- WHAT TO WORK ON:
The response must consist of the lines below from the one with "1819 292 2027" through the one with "2213C615 2234 713", exactly as they appear and with both ends kept.

- INFORMATION SUPPLIED:
# # # # # # #

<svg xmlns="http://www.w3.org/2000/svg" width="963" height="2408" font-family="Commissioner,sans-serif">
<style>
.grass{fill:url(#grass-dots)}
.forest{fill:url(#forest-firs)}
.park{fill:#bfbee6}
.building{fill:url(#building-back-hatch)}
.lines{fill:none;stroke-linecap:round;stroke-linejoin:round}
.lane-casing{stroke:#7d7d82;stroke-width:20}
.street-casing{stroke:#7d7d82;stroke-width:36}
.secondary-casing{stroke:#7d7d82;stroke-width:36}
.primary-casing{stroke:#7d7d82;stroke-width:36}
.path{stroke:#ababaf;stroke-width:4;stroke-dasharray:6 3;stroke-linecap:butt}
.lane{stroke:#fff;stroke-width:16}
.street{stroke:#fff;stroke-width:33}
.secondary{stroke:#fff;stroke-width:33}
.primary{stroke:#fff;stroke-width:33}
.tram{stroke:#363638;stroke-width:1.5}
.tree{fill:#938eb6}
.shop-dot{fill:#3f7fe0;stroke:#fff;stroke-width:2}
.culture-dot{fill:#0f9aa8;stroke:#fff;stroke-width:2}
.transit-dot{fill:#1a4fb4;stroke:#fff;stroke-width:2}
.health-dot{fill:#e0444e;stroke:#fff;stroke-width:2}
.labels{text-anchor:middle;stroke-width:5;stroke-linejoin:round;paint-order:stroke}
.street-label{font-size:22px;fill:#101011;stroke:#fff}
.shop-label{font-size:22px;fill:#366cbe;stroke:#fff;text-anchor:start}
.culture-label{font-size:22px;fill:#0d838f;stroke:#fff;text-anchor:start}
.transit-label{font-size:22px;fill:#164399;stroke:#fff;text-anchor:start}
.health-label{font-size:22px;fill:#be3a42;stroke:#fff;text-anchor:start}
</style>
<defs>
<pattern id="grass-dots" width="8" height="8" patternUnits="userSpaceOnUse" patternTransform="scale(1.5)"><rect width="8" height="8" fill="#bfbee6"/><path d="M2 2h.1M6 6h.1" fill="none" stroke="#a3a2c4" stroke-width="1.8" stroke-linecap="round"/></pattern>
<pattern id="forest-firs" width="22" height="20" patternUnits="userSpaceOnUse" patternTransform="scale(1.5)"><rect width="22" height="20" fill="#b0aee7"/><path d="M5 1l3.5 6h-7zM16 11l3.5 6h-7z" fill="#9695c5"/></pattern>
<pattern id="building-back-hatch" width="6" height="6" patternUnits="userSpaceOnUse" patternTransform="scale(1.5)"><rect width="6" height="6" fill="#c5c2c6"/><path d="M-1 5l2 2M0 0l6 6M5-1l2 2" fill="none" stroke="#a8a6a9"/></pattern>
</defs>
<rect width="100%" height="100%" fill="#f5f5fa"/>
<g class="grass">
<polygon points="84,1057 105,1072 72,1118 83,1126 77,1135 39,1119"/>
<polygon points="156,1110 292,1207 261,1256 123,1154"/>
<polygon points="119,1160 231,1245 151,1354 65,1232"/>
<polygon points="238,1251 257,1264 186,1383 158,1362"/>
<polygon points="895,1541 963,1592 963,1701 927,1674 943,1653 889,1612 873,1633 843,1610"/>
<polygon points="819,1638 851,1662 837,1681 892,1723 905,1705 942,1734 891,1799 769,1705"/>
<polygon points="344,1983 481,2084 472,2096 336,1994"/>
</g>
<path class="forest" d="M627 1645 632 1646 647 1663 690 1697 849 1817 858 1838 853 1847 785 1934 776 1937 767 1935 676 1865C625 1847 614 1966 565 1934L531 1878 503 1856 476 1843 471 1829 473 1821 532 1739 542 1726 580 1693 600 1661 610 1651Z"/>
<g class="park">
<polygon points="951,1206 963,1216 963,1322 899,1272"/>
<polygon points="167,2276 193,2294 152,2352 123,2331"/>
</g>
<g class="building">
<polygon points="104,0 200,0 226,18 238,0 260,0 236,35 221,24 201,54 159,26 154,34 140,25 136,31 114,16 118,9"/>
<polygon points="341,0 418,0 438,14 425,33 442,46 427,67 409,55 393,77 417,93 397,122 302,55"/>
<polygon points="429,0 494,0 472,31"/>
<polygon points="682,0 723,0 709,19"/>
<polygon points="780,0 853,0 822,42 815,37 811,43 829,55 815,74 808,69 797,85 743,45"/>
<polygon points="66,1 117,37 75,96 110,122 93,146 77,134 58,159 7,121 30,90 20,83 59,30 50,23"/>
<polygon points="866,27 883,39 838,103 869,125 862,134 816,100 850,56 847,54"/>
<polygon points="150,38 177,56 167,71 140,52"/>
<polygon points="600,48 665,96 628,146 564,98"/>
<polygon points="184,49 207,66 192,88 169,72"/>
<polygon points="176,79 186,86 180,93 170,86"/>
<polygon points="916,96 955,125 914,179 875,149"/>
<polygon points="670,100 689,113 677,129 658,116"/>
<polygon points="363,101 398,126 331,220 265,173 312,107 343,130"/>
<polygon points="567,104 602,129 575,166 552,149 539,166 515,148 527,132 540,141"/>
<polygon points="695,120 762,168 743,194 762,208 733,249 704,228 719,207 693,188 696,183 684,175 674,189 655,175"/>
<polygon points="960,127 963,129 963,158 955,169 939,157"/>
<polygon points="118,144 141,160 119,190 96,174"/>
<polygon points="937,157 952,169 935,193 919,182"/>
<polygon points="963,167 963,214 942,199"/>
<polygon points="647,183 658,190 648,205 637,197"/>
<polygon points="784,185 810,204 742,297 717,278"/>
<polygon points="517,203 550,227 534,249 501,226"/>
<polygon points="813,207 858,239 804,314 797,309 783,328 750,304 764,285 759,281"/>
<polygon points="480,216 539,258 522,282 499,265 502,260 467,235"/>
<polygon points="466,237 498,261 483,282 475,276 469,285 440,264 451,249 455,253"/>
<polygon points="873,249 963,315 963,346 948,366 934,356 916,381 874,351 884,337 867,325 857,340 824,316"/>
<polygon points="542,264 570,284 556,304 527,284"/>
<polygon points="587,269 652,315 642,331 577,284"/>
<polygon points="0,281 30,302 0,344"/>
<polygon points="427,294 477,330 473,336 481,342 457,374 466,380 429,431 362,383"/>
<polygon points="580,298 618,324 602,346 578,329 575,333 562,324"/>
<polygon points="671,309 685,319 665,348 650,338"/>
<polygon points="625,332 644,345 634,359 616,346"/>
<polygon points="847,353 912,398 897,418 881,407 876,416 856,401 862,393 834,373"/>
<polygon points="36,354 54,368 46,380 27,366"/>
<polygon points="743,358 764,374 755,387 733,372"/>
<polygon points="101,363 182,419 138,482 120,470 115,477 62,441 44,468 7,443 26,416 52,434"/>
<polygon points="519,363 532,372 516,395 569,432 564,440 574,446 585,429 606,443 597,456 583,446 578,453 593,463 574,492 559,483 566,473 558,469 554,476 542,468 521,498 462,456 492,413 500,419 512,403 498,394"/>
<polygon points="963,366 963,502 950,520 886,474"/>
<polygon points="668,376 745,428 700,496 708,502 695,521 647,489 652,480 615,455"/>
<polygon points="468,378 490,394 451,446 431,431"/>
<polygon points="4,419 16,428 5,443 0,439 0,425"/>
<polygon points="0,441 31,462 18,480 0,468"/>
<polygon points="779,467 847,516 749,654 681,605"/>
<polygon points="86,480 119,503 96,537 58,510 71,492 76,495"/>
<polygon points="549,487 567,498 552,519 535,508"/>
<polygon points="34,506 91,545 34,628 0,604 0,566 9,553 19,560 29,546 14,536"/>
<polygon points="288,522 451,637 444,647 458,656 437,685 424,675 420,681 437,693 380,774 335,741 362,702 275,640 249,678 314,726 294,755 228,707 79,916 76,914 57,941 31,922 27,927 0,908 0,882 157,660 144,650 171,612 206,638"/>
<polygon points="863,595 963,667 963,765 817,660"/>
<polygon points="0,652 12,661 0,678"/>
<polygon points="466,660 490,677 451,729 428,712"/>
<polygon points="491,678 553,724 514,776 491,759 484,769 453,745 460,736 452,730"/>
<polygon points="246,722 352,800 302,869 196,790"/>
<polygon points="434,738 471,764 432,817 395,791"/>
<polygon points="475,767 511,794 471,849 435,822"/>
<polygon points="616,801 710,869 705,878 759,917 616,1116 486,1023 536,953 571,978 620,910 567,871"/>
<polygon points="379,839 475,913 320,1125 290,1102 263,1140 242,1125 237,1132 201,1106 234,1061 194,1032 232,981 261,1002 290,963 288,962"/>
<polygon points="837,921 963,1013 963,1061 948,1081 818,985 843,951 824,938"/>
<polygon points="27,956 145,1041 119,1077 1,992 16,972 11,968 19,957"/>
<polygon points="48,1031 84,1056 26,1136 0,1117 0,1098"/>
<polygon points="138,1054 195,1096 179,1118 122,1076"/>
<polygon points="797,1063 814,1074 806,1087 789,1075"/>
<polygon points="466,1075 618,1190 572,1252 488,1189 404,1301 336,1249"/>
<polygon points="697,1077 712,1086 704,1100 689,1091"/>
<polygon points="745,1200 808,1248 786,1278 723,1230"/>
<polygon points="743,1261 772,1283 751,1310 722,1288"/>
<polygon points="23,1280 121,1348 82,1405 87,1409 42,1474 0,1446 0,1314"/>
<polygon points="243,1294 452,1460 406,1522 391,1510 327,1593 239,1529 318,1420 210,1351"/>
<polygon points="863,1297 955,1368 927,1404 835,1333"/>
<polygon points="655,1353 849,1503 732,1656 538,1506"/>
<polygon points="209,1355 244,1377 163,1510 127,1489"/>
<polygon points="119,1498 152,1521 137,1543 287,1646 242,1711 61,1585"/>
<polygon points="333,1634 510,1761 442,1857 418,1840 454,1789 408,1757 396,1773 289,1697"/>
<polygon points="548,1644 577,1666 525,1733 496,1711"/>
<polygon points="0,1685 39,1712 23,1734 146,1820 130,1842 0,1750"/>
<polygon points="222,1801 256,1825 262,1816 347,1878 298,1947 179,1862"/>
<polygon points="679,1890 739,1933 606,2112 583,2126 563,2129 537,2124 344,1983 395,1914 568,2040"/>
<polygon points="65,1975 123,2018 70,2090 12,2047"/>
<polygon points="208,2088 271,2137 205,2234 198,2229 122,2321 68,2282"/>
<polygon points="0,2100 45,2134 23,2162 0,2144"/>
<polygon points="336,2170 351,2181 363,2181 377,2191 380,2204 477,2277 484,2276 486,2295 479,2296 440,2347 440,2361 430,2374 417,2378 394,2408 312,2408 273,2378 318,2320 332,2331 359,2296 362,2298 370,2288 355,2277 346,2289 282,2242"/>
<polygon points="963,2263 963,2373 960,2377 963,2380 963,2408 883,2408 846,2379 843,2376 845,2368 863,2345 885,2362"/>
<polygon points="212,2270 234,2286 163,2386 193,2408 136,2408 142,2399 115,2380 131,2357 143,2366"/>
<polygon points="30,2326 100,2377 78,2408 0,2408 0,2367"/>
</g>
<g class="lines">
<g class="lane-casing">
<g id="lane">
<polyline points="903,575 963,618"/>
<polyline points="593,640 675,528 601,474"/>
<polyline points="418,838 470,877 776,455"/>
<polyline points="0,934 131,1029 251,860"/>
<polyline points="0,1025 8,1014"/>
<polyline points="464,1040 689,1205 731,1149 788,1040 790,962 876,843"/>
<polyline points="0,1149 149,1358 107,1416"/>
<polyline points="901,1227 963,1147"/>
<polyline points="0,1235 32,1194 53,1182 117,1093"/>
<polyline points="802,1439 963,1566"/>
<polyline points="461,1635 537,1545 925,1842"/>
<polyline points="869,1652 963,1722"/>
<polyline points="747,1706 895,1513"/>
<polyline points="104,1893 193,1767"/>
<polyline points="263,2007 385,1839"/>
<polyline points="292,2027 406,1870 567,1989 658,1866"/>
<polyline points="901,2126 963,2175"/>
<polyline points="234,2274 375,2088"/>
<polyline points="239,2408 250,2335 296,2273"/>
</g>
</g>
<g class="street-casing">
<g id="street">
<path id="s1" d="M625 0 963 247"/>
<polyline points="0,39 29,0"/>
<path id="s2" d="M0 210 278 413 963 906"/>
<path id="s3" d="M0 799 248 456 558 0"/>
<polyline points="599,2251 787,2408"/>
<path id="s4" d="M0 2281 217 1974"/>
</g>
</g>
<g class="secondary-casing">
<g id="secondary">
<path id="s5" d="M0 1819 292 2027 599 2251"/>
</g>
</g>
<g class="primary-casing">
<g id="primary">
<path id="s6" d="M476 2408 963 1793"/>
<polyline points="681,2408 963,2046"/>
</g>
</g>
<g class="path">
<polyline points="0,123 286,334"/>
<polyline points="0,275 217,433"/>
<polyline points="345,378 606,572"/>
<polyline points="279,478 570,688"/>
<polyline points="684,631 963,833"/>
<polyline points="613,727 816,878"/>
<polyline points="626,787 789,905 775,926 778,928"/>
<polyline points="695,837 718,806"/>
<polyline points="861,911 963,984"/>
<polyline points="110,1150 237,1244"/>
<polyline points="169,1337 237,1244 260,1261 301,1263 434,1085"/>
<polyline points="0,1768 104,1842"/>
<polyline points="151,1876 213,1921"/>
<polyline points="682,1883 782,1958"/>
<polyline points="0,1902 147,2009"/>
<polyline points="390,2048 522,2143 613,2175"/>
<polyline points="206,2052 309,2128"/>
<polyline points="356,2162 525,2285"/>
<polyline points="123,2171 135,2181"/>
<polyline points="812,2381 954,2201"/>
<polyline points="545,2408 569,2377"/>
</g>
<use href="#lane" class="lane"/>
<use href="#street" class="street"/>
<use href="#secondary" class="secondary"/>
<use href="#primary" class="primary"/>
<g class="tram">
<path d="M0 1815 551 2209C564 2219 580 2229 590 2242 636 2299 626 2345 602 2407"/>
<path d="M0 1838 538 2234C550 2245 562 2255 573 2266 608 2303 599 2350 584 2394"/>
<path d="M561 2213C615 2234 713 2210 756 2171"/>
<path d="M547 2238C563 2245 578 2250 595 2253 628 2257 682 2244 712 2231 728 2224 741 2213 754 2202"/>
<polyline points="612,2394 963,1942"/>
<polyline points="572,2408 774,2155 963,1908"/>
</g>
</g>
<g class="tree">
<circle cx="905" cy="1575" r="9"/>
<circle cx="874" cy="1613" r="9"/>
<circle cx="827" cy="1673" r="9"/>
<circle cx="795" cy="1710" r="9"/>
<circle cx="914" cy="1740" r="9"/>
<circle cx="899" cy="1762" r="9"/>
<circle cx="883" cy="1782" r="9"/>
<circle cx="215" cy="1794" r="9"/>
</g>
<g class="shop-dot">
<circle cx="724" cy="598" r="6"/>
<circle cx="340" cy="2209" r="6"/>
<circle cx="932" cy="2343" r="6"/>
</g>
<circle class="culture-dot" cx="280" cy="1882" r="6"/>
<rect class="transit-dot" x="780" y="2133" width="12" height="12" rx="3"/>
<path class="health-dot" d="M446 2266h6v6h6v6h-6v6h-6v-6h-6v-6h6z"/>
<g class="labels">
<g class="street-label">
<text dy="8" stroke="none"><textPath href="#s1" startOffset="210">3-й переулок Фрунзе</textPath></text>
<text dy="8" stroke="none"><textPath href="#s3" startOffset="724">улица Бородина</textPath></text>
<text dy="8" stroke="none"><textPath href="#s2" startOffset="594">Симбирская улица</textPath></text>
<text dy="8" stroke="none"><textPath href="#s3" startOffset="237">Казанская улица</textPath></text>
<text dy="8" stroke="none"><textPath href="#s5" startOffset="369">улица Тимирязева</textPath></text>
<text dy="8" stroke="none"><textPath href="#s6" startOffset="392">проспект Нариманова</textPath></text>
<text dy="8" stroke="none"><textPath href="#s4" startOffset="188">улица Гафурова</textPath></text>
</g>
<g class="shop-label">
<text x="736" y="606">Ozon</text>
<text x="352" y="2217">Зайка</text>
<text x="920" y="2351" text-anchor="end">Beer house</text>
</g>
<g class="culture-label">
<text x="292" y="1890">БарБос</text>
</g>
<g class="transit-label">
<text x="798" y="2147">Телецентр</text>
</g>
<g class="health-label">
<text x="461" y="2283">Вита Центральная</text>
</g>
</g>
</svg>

# # # # # # #

- EXERCISE ANSWER:
<path id="s5" d="M0 1819 292 2027 599 2251"/>
</g>
</g>
<g class="primary-casing">
<g id="primary">
<path id="s6" d="M476 2408 963 1793"/>
<polyline points="681,2408 963,2046"/>
</g>
</g>
<g class="path">
<polyline points="0,123 286,334"/>
<polyline points="0,275 217,433"/>
<polyline points="345,378 606,572"/>
<polyline points="279,478 570,688"/>
<polyline points="684,631 963,833"/>
<polyline points="613,727 816,878"/>
<polyline points="626,787 789,905 775,926 778,928"/>
<polyline points="695,837 718,806"/>
<polyline points="861,911 963,984"/>
<polyline points="110,1150 237,1244"/>
<polyline points="169,1337 237,1244 260,1261 301,1263 434,1085"/>
<polyline points="0,1768 104,1842"/>
<polyline points="151,1876 213,1921"/>
<polyline points="682,1883 782,1958"/>
<polyline points="0,1902 147,2009"/>
<polyline points="390,2048 522,2143 613,2175"/>
<polyline points="206,2052 309,2128"/>
<polyline points="356,2162 525,2285"/>
<polyline points="123,2171 135,2181"/>
<polyline points="812,2381 954,2201"/>
<polyline points="545,2408 569,2377"/>
</g>
<use href="#lane" class="lane"/>
<use href="#street" class="street"/>
<use href="#secondary" class="secondary"/>
<use href="#primary" class="primary"/>
<g class="tram">
<path d="M0 1815 551 2209C564 2219 580 2229 590 2242 636 2299 626 2345 602 2407"/>
<path d="M0 1838 538 2234C550 2245 562 2255 573 2266 608 2303 599 2350 584 2394"/>
<path d="M561 2213C615 2234 713 2210 756 2171"/>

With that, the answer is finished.